Recurrent neural networks, long short-term memory and gated recurrent neural networks in particular, have been firmly established as state of the art approaches in sequence modeling and transduction problems such as language modeling and machine translation. Numerous efforts have since continued to push the boundaries of recurrent language models and encoder-decoder architectures.

## Key Innovation

The Transformer eschews recurrence and instead relies entirely on an attention mechanism to draw global dependencies between input and output sequences. This allows for significantly more parallelization and can reach a new state of the art in translation quality after being trained for as little as twelve hours on eight P100 GPUs.

## Model Architecture

Most competitive neural sequence transduction models have an encoder-decoder structure. Here, the encoder maps an input sequence of symbol representations to a sequence of continuous representations. Given the continuous representation, the decoder generates an output sequence of symbols one element at a time.

## Attention Mechanism

An attention function can be described as mapping a query and a set of key-value pairs to an output, where the query, keys, values, and output are all vectors.
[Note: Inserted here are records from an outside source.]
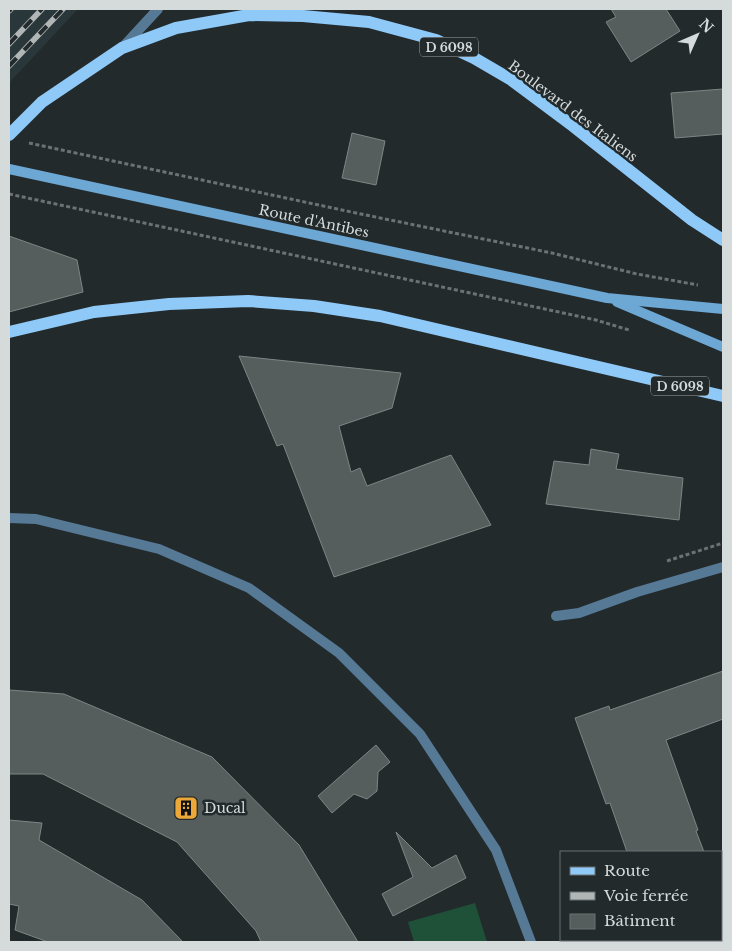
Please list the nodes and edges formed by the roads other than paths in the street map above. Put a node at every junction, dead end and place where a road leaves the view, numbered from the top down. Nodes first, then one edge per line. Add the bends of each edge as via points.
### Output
1 (158, 9) edge
2 (122, 48) junction
3 (9, 135) edge
4 (12, 170) edge
5 (723, 240) edge
6 (607, 298) junction
7 (723, 309) edge
8 (9, 332) edge
9 (723, 347) edge
10 (723, 396) edge
11 (9, 518) edge
12 (723, 567) edge
13 (556, 616) dead end
14 (531, 942) edge

1 - 2 street
2 - 3 main road, Boulevard des Italiens / D 6098 via 42,102
2 - 5 main road, Boulevard des Italiens / D 6098 via 176,28 250,15 369,22 436,40 510,79 692,220
4 - 6 main road, Route d'Antibes
6 - 7 main road
6 - 9 main road
8 - 10 main road, D 6098 via 94,312 169,304 248,301 314,306 380,316
11 - 14 street via 36,519 159,549 250,588 339,653 420,734 496,850
12 - 13 street via 579,613

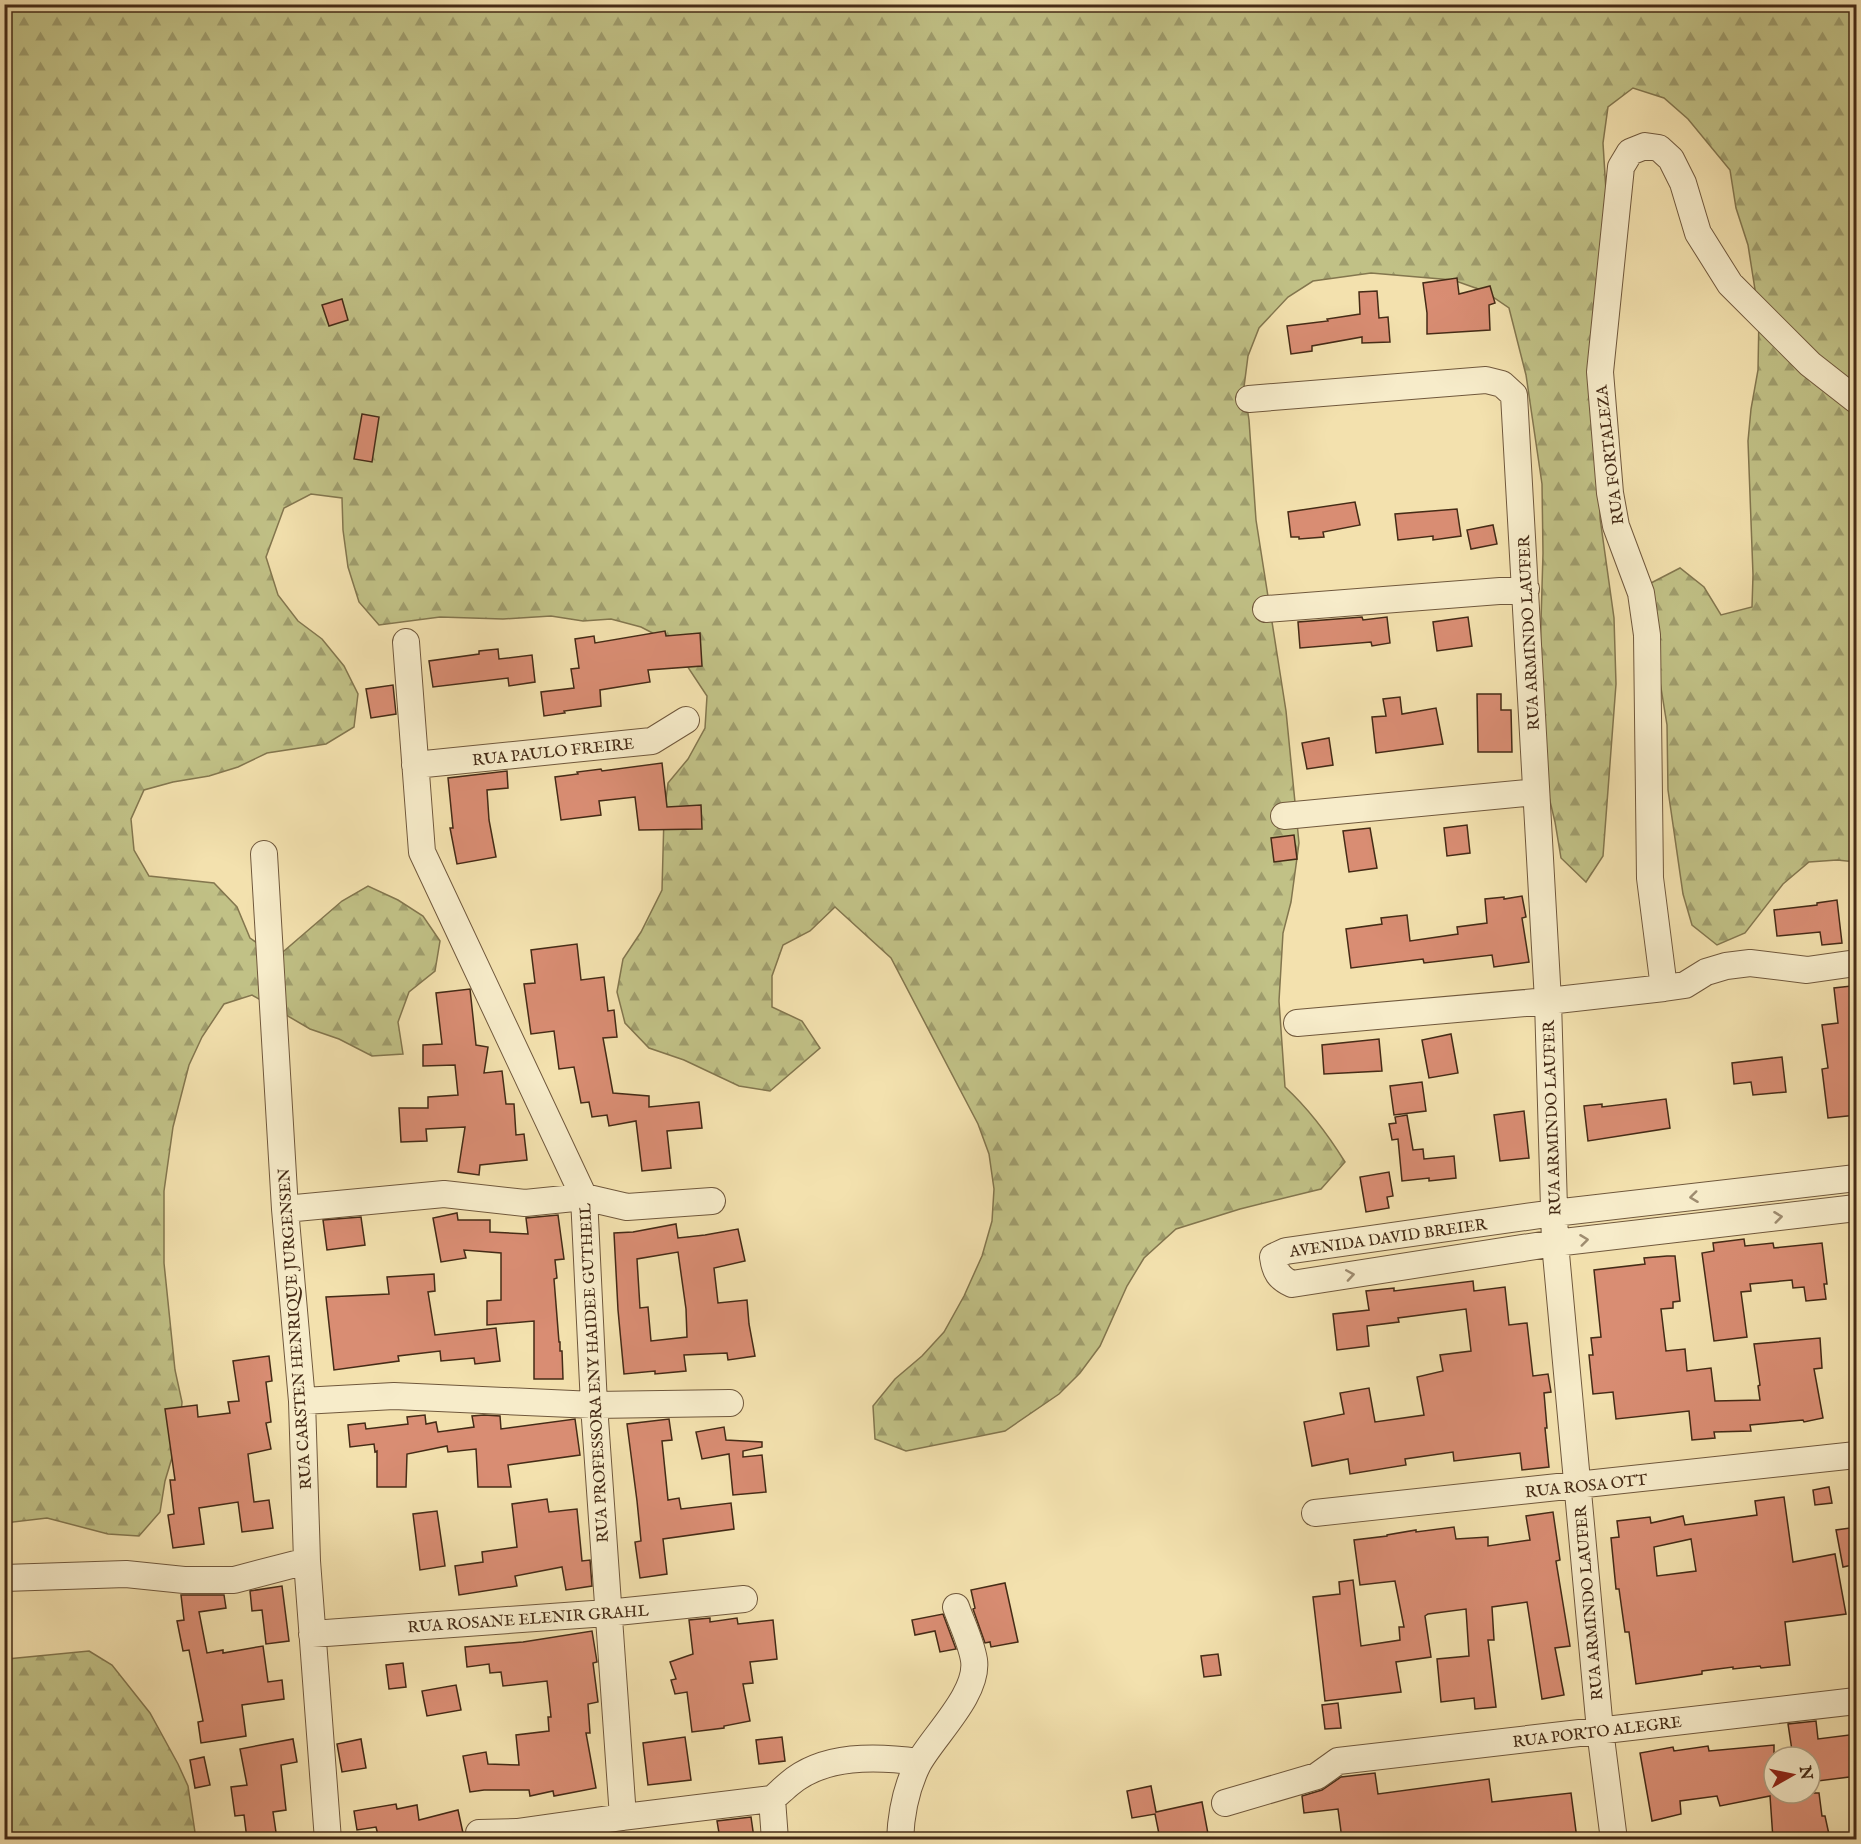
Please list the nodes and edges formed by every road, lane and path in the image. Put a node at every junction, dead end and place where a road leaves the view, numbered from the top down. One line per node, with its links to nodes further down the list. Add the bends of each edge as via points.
1 (1250, 399): 3 (street, RUA ARMINDO LAUFER, via 1486,380 1502,384 1514,395)
2 (1857, 400): 12 (street, RUA FORTALEZA, via 1810,364 1730,284 1698,233 1683,183 1671,159 1659,148 1645,146 1630,152 1621,168 1600,372 1610,493 1616,526 1641,593 1647,635 1650,878)
3 (1526, 590): 4 (street); 8 (street, RUA ARMINDO LAUFER)
4 (1266, 609)
5 (406, 642): 7 (street, RUA PROFESSORA ENY HAIDEE GUTHEIL)
6 (686, 720): 7 (street, RUA PAULO FREIRE, via 652,741)
7 (415, 765): 16 (street, RUA PROFESSORA ENY HAIDEE GUTHEIL, via 422,852)
8 (1536, 792): 9 (street); 13 (street, RUA ARMINDO LAUFER)
9 (1284, 816)
10 (264, 854): 19 (street, RUA CARSTEN HENRIQUE JURGENSEN)
11 (1857, 963): 12 (street, via 1807,970 1750,963 1726,966 1685,985)
12 (1664, 988): 13 (street)
13 (1548, 1001): 14 (street); 20 (street, RUA ARMINDO LAUFER)
14 (1297, 1023)
15 (1857, 1178): 20 (street, AVENIDA DAVID BREIER, one-way to 20)
16 (584, 1197): 17 (street, via 627,1207); 19 (street, via 525,1203 444,1194); 24 (street, RUA PROFESSORA ENY HAIDEE GUTHEIL)
17 (712, 1201)
18 (1857, 1208): 21 (street, AVENIDA DAVID BREIER, one-way to 18)
19 (285, 1209): 22 (street, RUA CARSTEN HENRIQUE JURGENSEN)
20 (1554, 1214): 21 (street, RUA ARMINDO LAUFER); 21 (street, AVENIDA DAVID BREIER, one-way to 21, via 1286,1251 1273,1257 1281,1279 1292,1284)
21 (1555, 1244): 26 (street, RUA ARMINDO LAUFER)
22 (302, 1401): 24 (street, via 394,1396); 28 (street, RUA CARSTEN HENRIQUE JURGENSEN)
23 (730, 1403): 24 (street)
24 (594, 1405): 32 (street, RUA PROFESSORA ENY HAIDEE GUTHEIL)
25 (1857, 1455): 26 (street, RUA ROSA OTT)
26 (1577, 1486): 27 (street, RUA ROSA OTT); 35 (street, RUA ARMINDO LAUFER)
27 (1316, 1514)
28 (307, 1561): 29 (street, via 234,1580 126,1574); 33 (street, RUA CARSTEN HENRIQUE JURGENSEN)
29 (4, 1578)
30 (744, 1599): 32 (street, RUA ROSANE ELENIR GRAHL)
31 (956, 1607): 36 (street, via 974,1661 972,1678 952,1718)
32 (608, 1613): 33 (street, RUA ROSANE ELENIR GRAHL); 39 (street, RUA PROFESSORA ENY HAIDEE GUTHEIL)
33 (312, 1634): 41 (street, RUA CARSTEN HENRIQUE JURGENSEN)
34 (1857, 1701): 35 (street, RUA PORTO ALEGRE)
35 (1600, 1730): 38 (street, RUA PORTO ALEGRE, via 1338,1761 1317,1776); 44 (street, RUA ARMINDO LAUFER)
36 (919, 1762): 37 (street, via 856,1759 818,1767); 43 (street, via 906,1794)
37 (772, 1799): 39 (street); 42 (street)
38 (1226, 1803)
39 (623, 1816): 40 (street, via 517,1832)
40 (479, 1833)
41 (328, 1839)
42 (776, 1839)
43 (900, 1839)
44 (1614, 1839)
The output is computed as a weighted sum of the values, where the weight assigned to each value is computed by a compatibility function of the query with the corresponding key.

## Performance

On the WMT 2014 English-to-German translation task, our model achieves a BLEU score of 28.4, outperforming all existing models, including ensembles, by over 2.0 BLEU. On the WMT 2014 English-to-French translation task, our model establishes a new single-model state-of-the-art BLEU score of 41.0.

## Conclusion

We presented the Transformer, the first transduction model based entirely on attention, replacing the recurrent layers most commonly used in encoder-decoder architectures with multi-headed self-attention. This architecture allows for significantly more parallelization and achieves state-of-the-art results on machine translation tasks.